Exercise: Copy each of the records below line by line, changing nothing.

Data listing
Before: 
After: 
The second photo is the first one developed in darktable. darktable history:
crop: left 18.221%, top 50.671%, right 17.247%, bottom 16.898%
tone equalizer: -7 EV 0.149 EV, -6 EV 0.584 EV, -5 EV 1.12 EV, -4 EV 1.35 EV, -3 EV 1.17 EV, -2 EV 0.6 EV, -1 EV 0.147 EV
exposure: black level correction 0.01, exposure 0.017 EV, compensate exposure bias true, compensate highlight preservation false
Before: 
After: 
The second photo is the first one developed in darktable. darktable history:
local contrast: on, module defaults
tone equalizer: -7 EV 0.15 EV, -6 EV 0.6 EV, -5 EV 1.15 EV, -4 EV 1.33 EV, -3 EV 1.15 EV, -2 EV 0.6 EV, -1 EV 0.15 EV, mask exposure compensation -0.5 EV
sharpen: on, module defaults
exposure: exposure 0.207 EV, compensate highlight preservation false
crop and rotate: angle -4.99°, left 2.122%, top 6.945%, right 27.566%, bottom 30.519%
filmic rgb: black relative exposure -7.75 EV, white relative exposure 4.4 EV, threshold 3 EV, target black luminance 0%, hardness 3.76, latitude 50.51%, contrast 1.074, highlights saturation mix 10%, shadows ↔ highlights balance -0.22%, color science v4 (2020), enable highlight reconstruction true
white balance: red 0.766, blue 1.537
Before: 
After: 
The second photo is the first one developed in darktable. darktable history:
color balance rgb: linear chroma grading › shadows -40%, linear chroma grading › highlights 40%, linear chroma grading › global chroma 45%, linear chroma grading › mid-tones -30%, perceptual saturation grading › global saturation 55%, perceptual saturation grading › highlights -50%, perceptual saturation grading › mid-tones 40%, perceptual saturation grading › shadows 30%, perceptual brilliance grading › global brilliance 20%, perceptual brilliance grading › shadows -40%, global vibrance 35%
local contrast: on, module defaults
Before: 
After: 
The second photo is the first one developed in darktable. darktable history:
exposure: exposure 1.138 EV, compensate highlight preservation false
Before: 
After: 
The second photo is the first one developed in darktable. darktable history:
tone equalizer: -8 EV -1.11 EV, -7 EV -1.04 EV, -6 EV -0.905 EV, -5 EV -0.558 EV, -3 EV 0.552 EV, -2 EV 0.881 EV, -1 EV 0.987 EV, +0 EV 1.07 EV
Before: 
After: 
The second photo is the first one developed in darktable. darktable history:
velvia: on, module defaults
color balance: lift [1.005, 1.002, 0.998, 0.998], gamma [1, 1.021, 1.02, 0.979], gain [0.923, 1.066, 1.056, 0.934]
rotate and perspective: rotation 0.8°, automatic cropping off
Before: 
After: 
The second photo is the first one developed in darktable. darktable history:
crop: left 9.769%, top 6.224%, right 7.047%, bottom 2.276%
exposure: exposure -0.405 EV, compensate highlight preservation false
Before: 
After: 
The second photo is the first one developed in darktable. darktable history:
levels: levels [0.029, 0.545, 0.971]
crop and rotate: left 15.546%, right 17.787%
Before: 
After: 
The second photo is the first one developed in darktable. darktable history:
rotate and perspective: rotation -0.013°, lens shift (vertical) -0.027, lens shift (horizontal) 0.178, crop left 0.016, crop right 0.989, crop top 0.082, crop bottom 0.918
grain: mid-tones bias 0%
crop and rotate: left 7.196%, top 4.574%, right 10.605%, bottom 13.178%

The response:
Before: 
After: 
The second photo is the first one developed in darktable. darktable history:
crop: left 18.221%, top 50.671%, right 17.247%, bottom 16.898%
tone equalizer: -7 EV 0.149 EV, -6 EV 0.584 EV, -5 EV 1.12 EV, -4 EV 1.35 EV, -3 EV 1.17 EV, -2 EV 0.6 EV, -1 EV 0.147 EV
exposure: black level correction 0.01, exposure 0.017 EV, compensate exposure bias true, compensate highlight preservation false
Before: 
After: 
The second photo is the first one developed in darktable. darktable history:
local contrast: on, module defaults
tone equalizer: -7 EV 0.15 EV, -6 EV 0.6 EV, -5 EV 1.15 EV, -4 EV 1.33 EV, -3 EV 1.15 EV, -2 EV 0.6 EV, -1 EV 0.15 EV, mask exposure compensation -0.5 EV
sharpen: on, module defaults
exposure: exposure 0.207 EV, compensate highlight preservation false
crop and rotate: angle -4.99°, left 2.122%, top 6.945%, right 27.566%, bottom 30.519%
filmic rgb: black relative exposure -7.75 EV, white relative exposure 4.4 EV, threshold 3 EV, target black luminance 0%, hardness 3.76, latitude 50.51%, contrast 1.074, highlights saturation mix 10%, shadows ↔ highlights balance -0.22%, color science v4 (2020), enable highlight reconstruction true
white balance: red 0.766, blue 1.537
Before: 
After: 
The second photo is the first one developed in darktable. darktable history:
color balance rgb: linear chroma grading › shadows -40%, linear chroma grading › highlights 40%, linear chroma grading › global chroma 45%, linear chroma grading › mid-tones -30%, perceptual saturation grading › global saturation 55%, perceptual saturation grading › highlights -50%, perceptual saturation grading › mid-tones 40%, perceptual saturation grading › shadows 30%, perceptual brilliance grading › global brilliance 20%, perceptual brilliance grading › shadows -40%, global vibrance 35%
local contrast: on, module defaults
Before: 
After: 
The second photo is the first one developed in darktable. darktable history:
exposure: exposure 1.138 EV, compensate highlight preservation false
Before: 
After: 
The second photo is the first one developed in darktable. darktable history:
tone equalizer: -8 EV -1.11 EV, -7 EV -1.04 EV, -6 EV -0.905 EV, -5 EV -0.558 EV, -3 EV 0.552 EV, -2 EV 0.881 EV, -1 EV 0.987 EV, +0 EV 1.07 EV
Before: 
After: 
The second photo is the first one developed in darktable. darktable history:
velvia: on, module defaults
color balance: lift [1.005, 1.002, 0.998, 0.998], gamma [1, 1.021, 1.02, 0.979], gain [0.923, 1.066, 1.056, 0.934]
rotate and perspective: rotation 0.8°, automatic cropping off
Before: 
After: 
The second photo is the first one developed in darktable. darktable history:
crop: left 9.769%, top 6.224%, right 7.047%, bottom 2.276%
exposure: exposure -0.405 EV, compensate highlight preservation false
Before: 
After: 
The second photo is the first one developed in darktable. darktable history:
levels: levels [0.029, 0.545, 0.971]
crop and rotate: left 15.546%, right 17.787%
Before: 
After: 
The second photo is the first one developed in darktable. darktable history:
rotate and perspective: rotation -0.013°, lens shift (vertical) -0.027, lens shift (horizontal) 0.178, crop left 0.016, crop right 0.989, crop top 0.082, crop bottom 0.918
grain: mid-tones bias 0%
crop and rotate: left 7.196%, top 4.574%, right 10.605%, bottom 13.178%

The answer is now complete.